Stored data entries
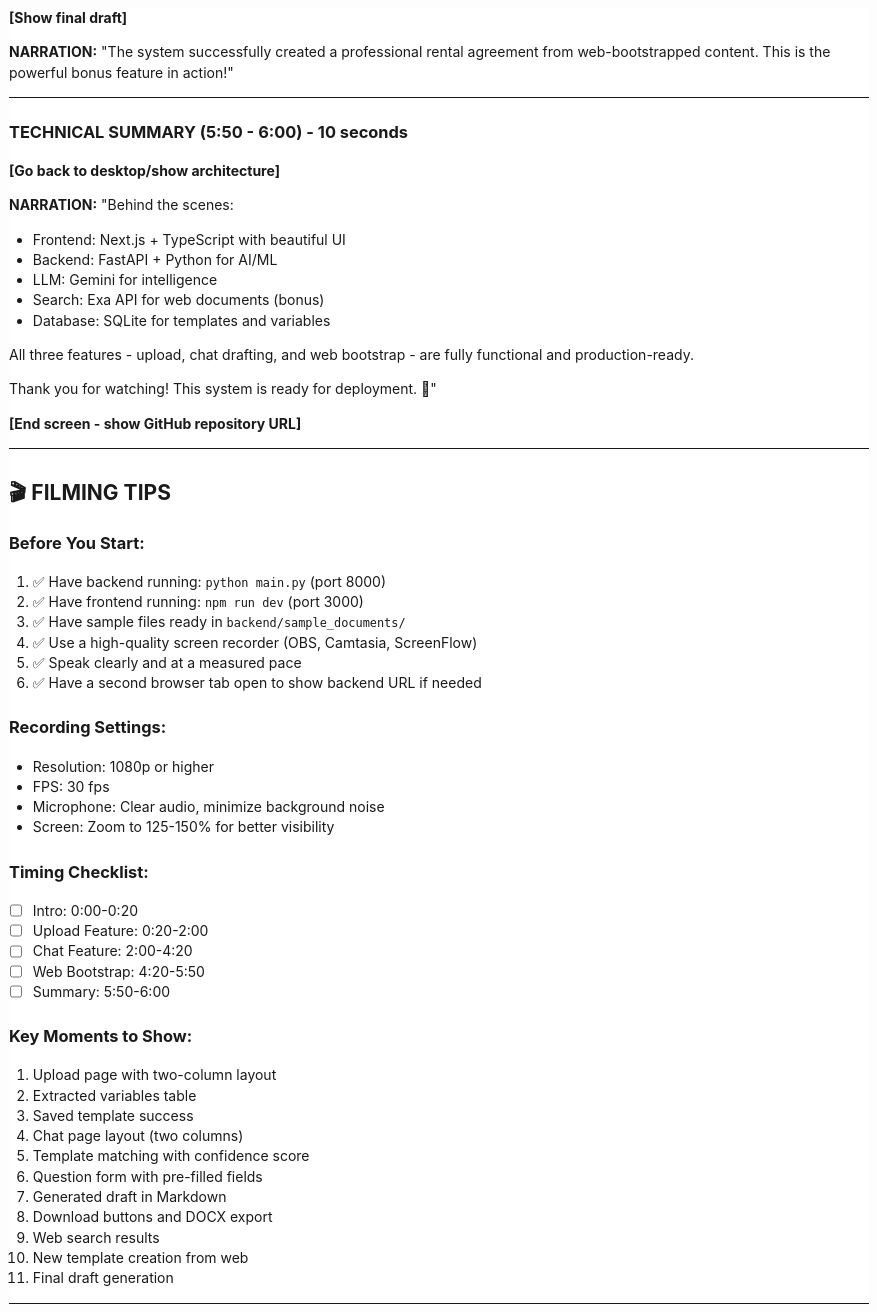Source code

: **[Show final draft]**

**NARRATION:**
"The system successfully created a professional rental agreement from web-bootstrapped content. This is the powerful bonus feature in action!"

---

### **TECHNICAL SUMMARY (5:50 - 6:00) - 10 seconds**

**[Go back to desktop/show architecture]**

**NARRATION:**
"Behind the scenes:
- Frontend: Next.js + TypeScript with beautiful UI
- Backend: FastAPI + Python for AI/ML
- LLM: Gemini for intelligence
- Search: Exa API for web documents (bonus)
- Database: SQLite for templates and variables

All three features - upload, chat drafting, and web bootstrap - are fully functional and production-ready.

Thank you for watching! This system is ready for deployment. 🚀"

**[End screen - show GitHub repository URL]**

---

## 🎬 **FILMING TIPS**

### **Before You Start:**
1. ✅ Have backend running: `python main.py` (port 8000)
2. ✅ Have frontend running: `npm run dev` (port 3000)
3. ✅ Have sample files ready in `backend/sample_documents/`
4. ✅ Use a high-quality screen recorder (OBS, Camtasia, ScreenFlow)
5. ✅ Speak clearly and at a measured pace
6. ✅ Have a second browser tab open to show backend URL if needed

### **Recording Settings:**
- Resolution: 1080p or higher
- FPS: 30 fps
- Microphone: Clear audio, minimize background noise
- Screen: Zoom to 125-150% for better visibility

### **Timing Checklist:**
- [ ] Intro: 0:00-0:20
- [ ] Upload Feature: 0:20-2:00
- [ ] Chat Feature: 2:00-4:20
- [ ] Web Bootstrap: 4:20-5:50
- [ ] Summary: 5:50-6:00

### **Key Moments to Show:**
1. Upload page with two-column layout
2. Extracted variables table
3. Saved template success
4. Chat page layout (two columns)
5. Template matching with confidence score
6. Question form with pre-filled fields
7. Generated draft in Markdown
8. Download buttons and DOCX export
9. Web search results
10. New template creation from web
11. Final draft generation

---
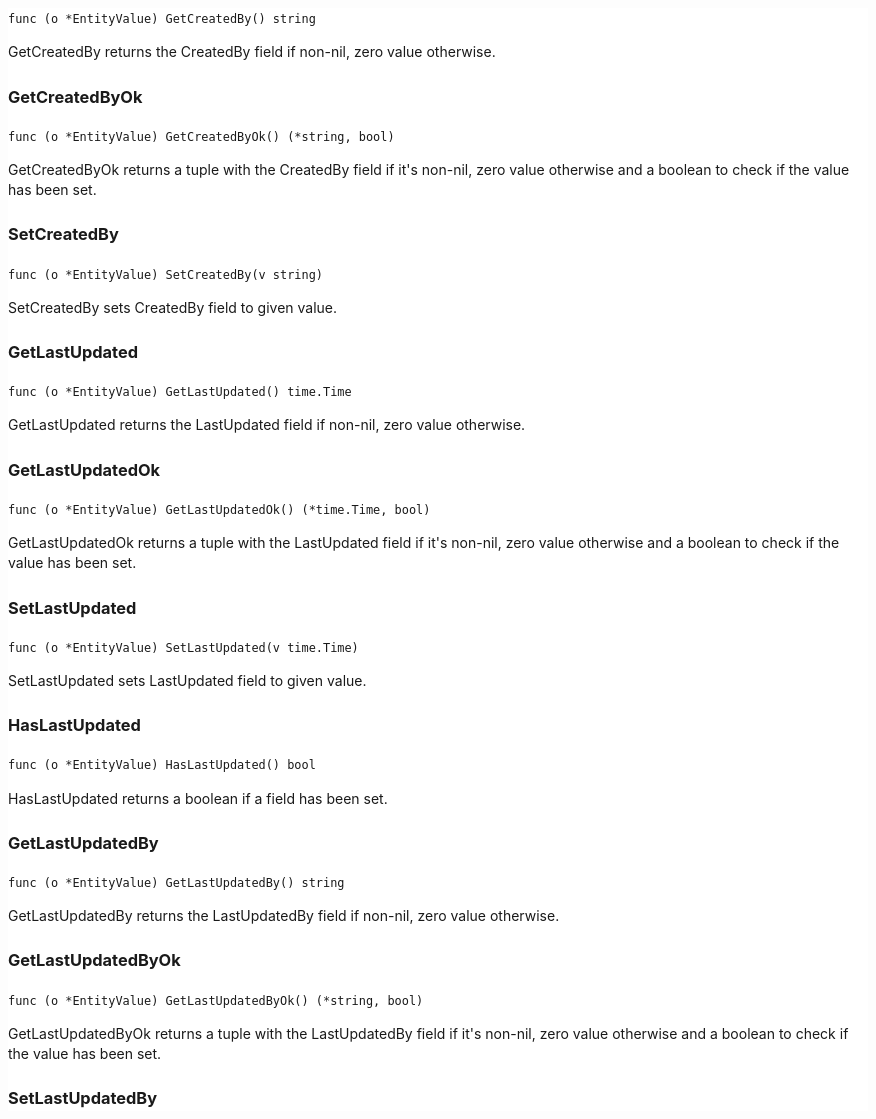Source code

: `func (o *EntityValue) GetCreatedBy() string`

GetCreatedBy returns the CreatedBy field if non-nil, zero value otherwise.

### GetCreatedByOk

`func (o *EntityValue) GetCreatedByOk() (*string, bool)`

GetCreatedByOk returns a tuple with the CreatedBy field if it's non-nil, zero value otherwise
and a boolean to check if the value has been set.

### SetCreatedBy

`func (o *EntityValue) SetCreatedBy(v string)`

SetCreatedBy sets CreatedBy field to given value.


### GetLastUpdated

`func (o *EntityValue) GetLastUpdated() time.Time`

GetLastUpdated returns the LastUpdated field if non-nil, zero value otherwise.

### GetLastUpdatedOk

`func (o *EntityValue) GetLastUpdatedOk() (*time.Time, bool)`

GetLastUpdatedOk returns a tuple with the LastUpdated field if it's non-nil, zero value otherwise
and a boolean to check if the value has been set.

### SetLastUpdated

`func (o *EntityValue) SetLastUpdated(v time.Time)`

SetLastUpdated sets LastUpdated field to given value.

### HasLastUpdated

`func (o *EntityValue) HasLastUpdated() bool`

HasLastUpdated returns a boolean if a field has been set.

### GetLastUpdatedBy

`func (o *EntityValue) GetLastUpdatedBy() string`

GetLastUpdatedBy returns the LastUpdatedBy field if non-nil, zero value otherwise.

### GetLastUpdatedByOk

`func (o *EntityValue) GetLastUpdatedByOk() (*string, bool)`

GetLastUpdatedByOk returns a tuple with the LastUpdatedBy field if it's non-nil, zero value otherwise
and a boolean to check if the value has been set.

### SetLastUpdatedBy
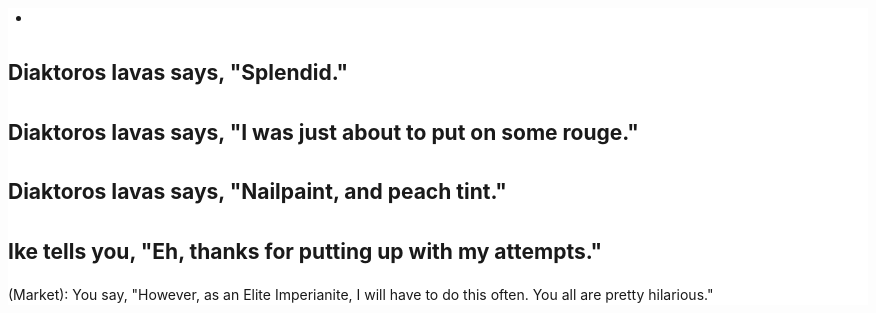 -
Diaktoros Iavas says, "Splendid."
-
Diaktoros Iavas says, "I was just about to put on some rouge."
-
Diaktoros Iavas says, "Nailpaint, and peach tint."
-
Ike tells you, "Eh, thanks for putting up with my attempts."
-
(Market): You say, "However, as an Elite Imperianite, I will have to do this often. You all are pretty hilarious."
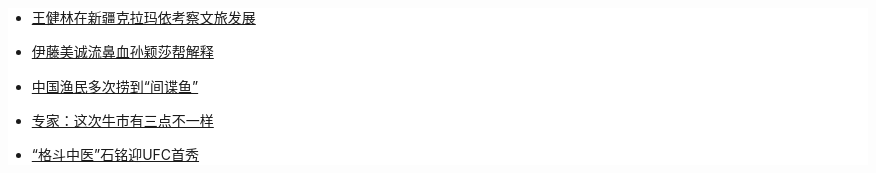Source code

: + [王健林在新疆克拉玛依考察文旅发展](https://www.toutiao.com/trending/7540945429669167158/?category_name=topic_innerflow&event_type=hot_board&log_pb=%257B%2522category_name%2522%253A%2522topic_innerflow%2522%252C%2522cluster_type%2522%253A%25226%2522%252C%2522enter_from%2522%253A%2522click_category%2522%252C%2522entrance_hotspot%2522%253A%2522outside%2522%252C%2522event_type%2522%253A%2522hot_board%2522%252C%2522hot_board_cluster_id%2522%253A%25227540945429669167158%2522%252C%2522hot_board_impr_id%2522%253A%252220250823001254E6B6F75547E48484D6F1%2522%252C%2522jump_page%2522%253A%2522hot_board_page%2522%252C%2522location%2522%253A%2522news_hot_card%2522%252C%2522page_location%2522%253A%2522hot_board_page%2522%252C%2522source%2522%253A%2522trending_tab%2522%252C%2522style_id%2522%253A%252240132%2522%252C%2522title%2522%253A%2522%25E7%258E%258B%25E5%2581%25A5%25E6%259E%2597%25E5%259C%25A8%25E6%2596%25B0%25E7%2596%2586%25E5%2585%258B%25E6%258B%2589%25E7%258E%259B%25E4%25BE%259D%25E8%2580%2583%25E5%25AF%259F%25E6%2596%2587%25E6%2597%2585%25E5%258F%2591%25E5%25B1%2595%2522%257D&rank=&style_id=40132&topic_id=7540945429669167158)

+ [伊藤美诚流鼻血孙颖莎帮解释](https://www.toutiao.com/trending/7541300053936406574/?category_name=topic_innerflow&event_type=hot_board&log_pb=%257B%2522category_name%2522%253A%2522topic_innerflow%2522%252C%2522cluster_type%2522%253A%25222%2522%252C%2522enter_from%2522%253A%2522click_category%2522%252C%2522entrance_hotspot%2522%253A%2522outside%2522%252C%2522event_type%2522%253A%2522hot_board%2522%252C%2522hot_board_cluster_id%2522%253A%25227541300053936406574%2522%252C%2522hot_board_impr_id%2522%253A%252220250823001254E6B6F75547E48484D6F1%2522%252C%2522jump_page%2522%253A%2522hot_board_page%2522%252C%2522location%2522%253A%2522news_hot_card%2522%252C%2522page_location%2522%253A%2522hot_board_page%2522%252C%2522source%2522%253A%2522trending_tab%2522%252C%2522style_id%2522%253A%252240132%2522%252C%2522title%2522%253A%2522%25E4%25BC%258A%25E8%2597%25A4%25E7%25BE%258E%25E8%25AF%259A%25E6%25B5%2581%25E9%25BC%25BB%25E8%25A1%2580%25E5%25AD%2599%25E9%25A2%2596%25E8%258E%258E%25E5%25B8%25AE%25E8%25A7%25A3%25E9%2587%258A%2522%257D&rank=&style_id=40132&topic_id=7541300053936406574)

+ [中国渔民多次捞到“间谍鱼”](https://www.toutiao.com/trending/7540378200091050038/?category_name=topic_innerflow&event_type=hot_board&log_pb=%257B%2522category_name%2522%253A%2522topic_innerflow%2522%252C%2522cluster_type%2522%253A%25221%2522%252C%2522enter_from%2522%253A%2522click_category%2522%252C%2522entrance_hotspot%2522%253A%2522outside%2522%252C%2522event_type%2522%253A%2522hot_board%2522%252C%2522hot_board_cluster_id%2522%253A%25227540378200091050038%2522%252C%2522hot_board_impr_id%2522%253A%252220250823001254E6B6F75547E48484D6F1%2522%252C%2522jump_page%2522%253A%2522hot_board_page%2522%252C%2522location%2522%253A%2522news_hot_card%2522%252C%2522page_location%2522%253A%2522hot_board_page%2522%252C%2522source%2522%253A%2522trending_tab%2522%252C%2522style_id%2522%253A%252240132%2522%252C%2522title%2522%253A%2522%25E4%25B8%25AD%25E5%259B%25BD%25E6%25B8%2594%25E6%25B0%2591%25E5%25A4%259A%25E6%25AC%25A1%25E6%258D%259E%25E5%2588%25B0%25E2%2580%259C%25E9%2597%25B4%25E8%25B0%258D%25E9%25B1%25BC%25E2%2580%259D%2522%257D&rank=&style_id=40132&topic_id=7540378200091050038)

+ [专家：这次牛市有三点不一样](https://www.toutiao.com/trending/7541407098601475634/?category_name=topic_innerflow&event_type=hot_board&log_pb=%257B%2522category_name%2522%253A%2522topic_innerflow%2522%252C%2522cluster_type%2522%253A%252213%2522%252C%2522enter_from%2522%253A%2522click_category%2522%252C%2522entrance_hotspot%2522%253A%2522outside%2522%252C%2522event_type%2522%253A%2522hot_board%2522%252C%2522hot_board_cluster_id%2522%253A%25227541407098601475634%2522%252C%2522hot_board_impr_id%2522%253A%252220250823001254E6B6F75547E48484D6F1%2522%252C%2522jump_page%2522%253A%2522hot_board_page%2522%252C%2522location%2522%253A%2522news_hot_card%2522%252C%2522page_location%2522%253A%2522hot_board_page%2522%252C%2522source%2522%253A%2522trending_tab%2522%252C%2522style_id%2522%253A%252240132%2522%252C%2522title%2522%253A%2522%25E4%25B8%2593%25E5%25AE%25B6%25EF%25BC%259A%25E8%25BF%2599%25E6%25AC%25A1%25E7%2589%259B%25E5%25B8%2582%25E6%259C%2589%25E4%25B8%2589%25E7%2582%25B9%25E4%25B8%258D%25E4%25B8%2580%25E6%25A0%25B7%2522%257D&rank=&style_id=40132&topic_id=7541407098601475634)

+ [“格斗中医”石铭迎UFC首秀](https://www.toutiao.com/trending/7541291272850505774/?category_name=topic_innerflow&event_type=hot_board&log_pb=%257B%2522category_name%2522%253A%2522topic_innerflow%2522%252C%2522cluster_type%2522%253A%25222%2522%252C%2522enter_from%2522%253A%2522click_category%2522%252C%2522entrance_hotspot%2522%253A%2522outside%2522%252C%2522event_type%2522%253A%2522hot_board%2522%252C%2522hot_board_cluster_id%2522%253A%25227541291272850505774%2522%252C%2522hot_board_impr_id%2522%253A%252220250823001254E6B6F75547E48484D6F1%2522%252C%2522jump_page%2522%253A%2522hot_board_page%2522%252C%2522location%2522%253A%2522news_hot_card%2522%252C%2522page_location%2522%253A%2522hot_board_page%2522%252C%2522source%2522%253A%2522trending_tab%2522%252C%2522style_id%2522%253A%252240132%2522%252C%2522title%2522%253A%2522%25E2%2580%259C%25E6%25A0%25BC%25E6%2596%2597%25E4%25B8%25AD%25E5%258C%25BB%25E2%2580%259D%25E7%259F%25B3%25E9%2593%25AD%25E8%25BF%258EUFC%25E9%25A6%2596%25E7%25A7%2580%2522%257D&rank=&style_id=40132&topic_id=7541291272850505774)
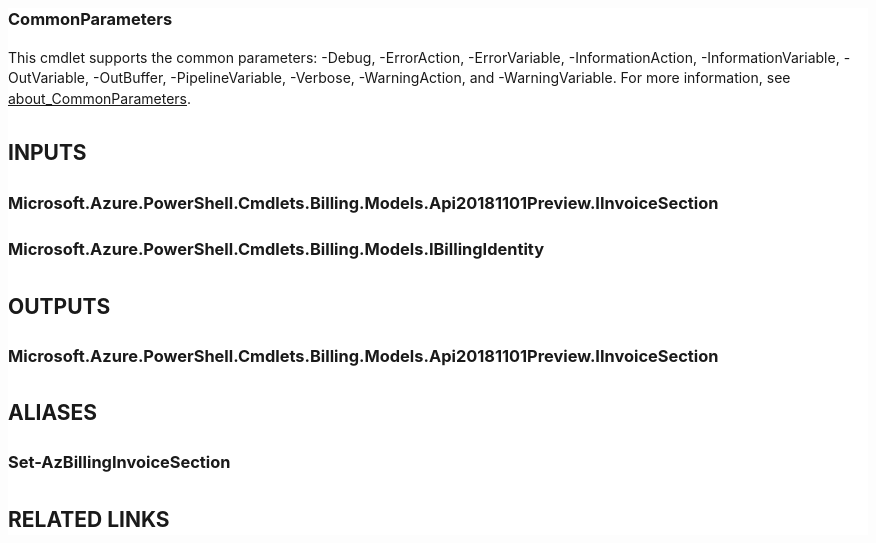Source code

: ### CommonParameters
This cmdlet supports the common parameters: -Debug, -ErrorAction, -ErrorVariable, -InformationAction, -InformationVariable, -OutVariable, -OutBuffer, -PipelineVariable, -Verbose, -WarningAction, and -WarningVariable. For more information, see [about_CommonParameters](http://go.microsoft.com/fwlink/?LinkID=113216).

## INPUTS

### Microsoft.Azure.PowerShell.Cmdlets.Billing.Models.Api20181101Preview.IInvoiceSection

### Microsoft.Azure.PowerShell.Cmdlets.Billing.Models.IBillingIdentity

## OUTPUTS

### Microsoft.Azure.PowerShell.Cmdlets.Billing.Models.Api20181101Preview.IInvoiceSection

## ALIASES

### Set-AzBillingInvoiceSection

## RELATED LINKS

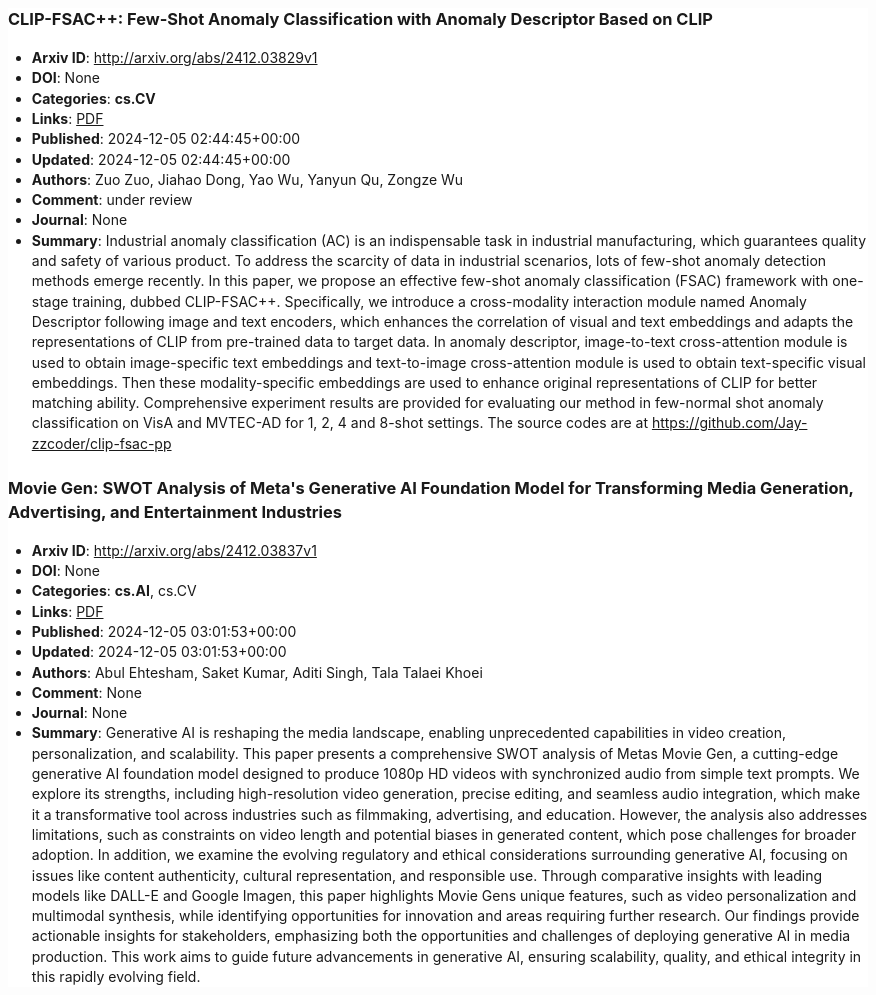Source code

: 

### CLIP-FSAC++: Few-Shot Anomaly Classification with Anomaly Descriptor Based on CLIP
- **Arxiv ID**: http://arxiv.org/abs/2412.03829v1
- **DOI**: None
- **Categories**: **cs.CV**
- **Links**: [PDF](http://arxiv.org/pdf/2412.03829v1)
- **Published**: 2024-12-05 02:44:45+00:00
- **Updated**: 2024-12-05 02:44:45+00:00
- **Authors**: Zuo Zuo, Jiahao Dong, Yao Wu, Yanyun Qu, Zongze Wu
- **Comment**: under review
- **Journal**: None
- **Summary**: Industrial anomaly classification (AC) is an indispensable task in industrial manufacturing, which guarantees quality and safety of various product. To address the scarcity of data in industrial scenarios, lots of few-shot anomaly detection methods emerge recently. In this paper, we propose an effective few-shot anomaly classification (FSAC) framework with one-stage training, dubbed CLIP-FSAC++. Specifically, we introduce a cross-modality interaction module named Anomaly Descriptor following image and text encoders, which enhances the correlation of visual and text embeddings and adapts the representations of CLIP from pre-trained data to target data. In anomaly descriptor, image-to-text cross-attention module is used to obtain image-specific text embeddings and text-to-image cross-attention module is used to obtain text-specific visual embeddings. Then these modality-specific embeddings are used to enhance original representations of CLIP for better matching ability. Comprehensive experiment results are provided for evaluating our method in few-normal shot anomaly classification on VisA and MVTEC-AD for 1, 2, 4 and 8-shot settings. The source codes are at https://github.com/Jay-zzcoder/clip-fsac-pp



### Movie Gen: SWOT Analysis of Meta's Generative AI Foundation Model for Transforming Media Generation, Advertising, and Entertainment Industries
- **Arxiv ID**: http://arxiv.org/abs/2412.03837v1
- **DOI**: None
- **Categories**: **cs.AI**, cs.CV
- **Links**: [PDF](http://arxiv.org/pdf/2412.03837v1)
- **Published**: 2024-12-05 03:01:53+00:00
- **Updated**: 2024-12-05 03:01:53+00:00
- **Authors**: Abul Ehtesham, Saket Kumar, Aditi Singh, Tala Talaei Khoei
- **Comment**: None
- **Journal**: None
- **Summary**: Generative AI is reshaping the media landscape, enabling unprecedented capabilities in video creation, personalization, and scalability. This paper presents a comprehensive SWOT analysis of Metas Movie Gen, a cutting-edge generative AI foundation model designed to produce 1080p HD videos with synchronized audio from simple text prompts. We explore its strengths, including high-resolution video generation, precise editing, and seamless audio integration, which make it a transformative tool across industries such as filmmaking, advertising, and education. However, the analysis also addresses limitations, such as constraints on video length and potential biases in generated content, which pose challenges for broader adoption. In addition, we examine the evolving regulatory and ethical considerations surrounding generative AI, focusing on issues like content authenticity, cultural representation, and responsible use. Through comparative insights with leading models like DALL-E and Google Imagen, this paper highlights Movie Gens unique features, such as video personalization and multimodal synthesis, while identifying opportunities for innovation and areas requiring further research. Our findings provide actionable insights for stakeholders, emphasizing both the opportunities and challenges of deploying generative AI in media production. This work aims to guide future advancements in generative AI, ensuring scalability, quality, and ethical integrity in this rapidly evolving field.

ASSIGNED TASK: Return the lines of the records exactly as they appear, starting with the line that contains "to desktop/show architecture]**" and going on through the line that contains "## 🎬 **FILMING TIPS**".

SOLUTION TO THIS PROBLEM:
**[Go back to desktop/show architecture]**

**NARRATION:**
"Behind the scenes:
- Frontend: Next.js + TypeScript with beautiful UI
- Backend: FastAPI + Python for AI/ML
- LLM: Gemini for intelligence
- Search: Exa API for web documents (bonus)
- Database: SQLite for templates and variables

All three features - upload, chat drafting, and web bootstrap - are fully functional and production-ready.

Thank you for watching! This system is ready for deployment. 🚀"

**[End screen - show GitHub repository URL]**

---

## 🎬 **FILMING TIPS**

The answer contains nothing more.